#### Task goal:
Please output the full listing, character for character.

#### Stored data:
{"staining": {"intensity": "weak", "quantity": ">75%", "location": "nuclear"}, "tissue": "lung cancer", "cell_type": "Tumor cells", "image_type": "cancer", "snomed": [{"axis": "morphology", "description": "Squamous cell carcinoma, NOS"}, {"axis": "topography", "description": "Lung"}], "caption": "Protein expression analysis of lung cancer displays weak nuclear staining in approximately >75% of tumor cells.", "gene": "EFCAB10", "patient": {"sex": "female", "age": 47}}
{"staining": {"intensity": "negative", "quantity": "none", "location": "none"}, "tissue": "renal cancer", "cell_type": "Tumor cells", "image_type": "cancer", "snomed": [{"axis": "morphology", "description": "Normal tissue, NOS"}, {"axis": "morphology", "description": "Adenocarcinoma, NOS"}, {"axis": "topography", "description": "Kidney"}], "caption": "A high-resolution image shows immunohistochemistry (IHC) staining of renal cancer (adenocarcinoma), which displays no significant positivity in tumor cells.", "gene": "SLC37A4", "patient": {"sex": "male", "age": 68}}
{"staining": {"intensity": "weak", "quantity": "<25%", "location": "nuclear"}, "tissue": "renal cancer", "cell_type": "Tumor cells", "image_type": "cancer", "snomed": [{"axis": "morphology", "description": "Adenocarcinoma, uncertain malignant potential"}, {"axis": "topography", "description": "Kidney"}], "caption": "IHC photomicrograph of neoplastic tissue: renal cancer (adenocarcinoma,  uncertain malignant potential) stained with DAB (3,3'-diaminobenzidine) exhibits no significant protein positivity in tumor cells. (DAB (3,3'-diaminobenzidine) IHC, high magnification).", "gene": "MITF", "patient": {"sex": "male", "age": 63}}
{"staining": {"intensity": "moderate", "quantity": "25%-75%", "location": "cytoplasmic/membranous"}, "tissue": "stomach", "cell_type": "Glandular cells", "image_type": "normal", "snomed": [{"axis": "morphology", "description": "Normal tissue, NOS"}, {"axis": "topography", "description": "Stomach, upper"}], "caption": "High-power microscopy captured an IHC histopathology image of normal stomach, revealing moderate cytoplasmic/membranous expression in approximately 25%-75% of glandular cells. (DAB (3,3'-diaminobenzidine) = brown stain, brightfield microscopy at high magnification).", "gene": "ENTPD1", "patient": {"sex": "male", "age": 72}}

#### Completed exercise:
{"staining": {"intensity": "weak", "quantity": ">75%", "location": "nuclear"}, "tissue": "lung cancer", "cell_type": "Tumor cells", "image_type": "cancer", "snomed": [{"axis": "morphology", "description": "Squamous cell carcinoma, NOS"}, {"axis": "topography", "description": "Lung"}], "caption": "Protein expression analysis of lung cancer displays weak nuclear staining in approximately >75% of tumor cells.", "gene": "EFCAB10", "patient": {"sex": "female", "age": 47}}
{"staining": {"intensity": "negative", "quantity": "none", "location": "none"}, "tissue": "renal cancer", "cell_type": "Tumor cells", "image_type": "cancer", "snomed": [{"axis": "morphology", "description": "Normal tissue, NOS"}, {"axis": "morphology", "description": "Adenocarcinoma, NOS"}, {"axis": "topography", "description": "Kidney"}], "caption": "A high-resolution image shows immunohistochemistry (IHC) staining of renal cancer (adenocarcinoma), which displays no significant positivity in tumor cells.", "gene": "SLC37A4", "patient": {"sex": "male", "age": 68}}
{"staining": {"intensity": "weak", "quantity": "<25%", "location": "nuclear"}, "tissue": "renal cancer", "cell_type": "Tumor cells", "image_type": "cancer", "snomed": [{"axis": "morphology", "description": "Adenocarcinoma, uncertain malignant potential"}, {"axis": "topography", "description": "Kidney"}], "caption": "IHC photomicrograph of neoplastic tissue: renal cancer (adenocarcinoma,  uncertain malignant potential) stained with DAB (3,3'-diaminobenzidine) exhibits no significant protein positivity in tumor cells. (DAB (3,3'-diaminobenzidine) IHC, high magnification).", "gene": "MITF", "patient": {"sex": "male", "age": 63}}
{"staining": {"intensity": "moderate", "quantity": "25%-75%", "location": "cytoplasmic/membranous"}, "tissue": "stomach", "cell_type": "Glandular cells", "image_type": "normal", "snomed": [{"axis": "morphology", "description": "Normal tissue, NOS"}, {"axis": "topography", "description": "Stomach, upper"}], "caption": "High-power microscopy captured an IHC histopathology image of normal stomach, revealing moderate cytoplasmic/membranous expression in approximately 25%-75% of glandular cells. (DAB (3,3'-diaminobenzidine) = brown stain, brightfield microscopy at high magnification).", "gene": "ENTPD1", "patient": {"sex": "male", "age": 72}}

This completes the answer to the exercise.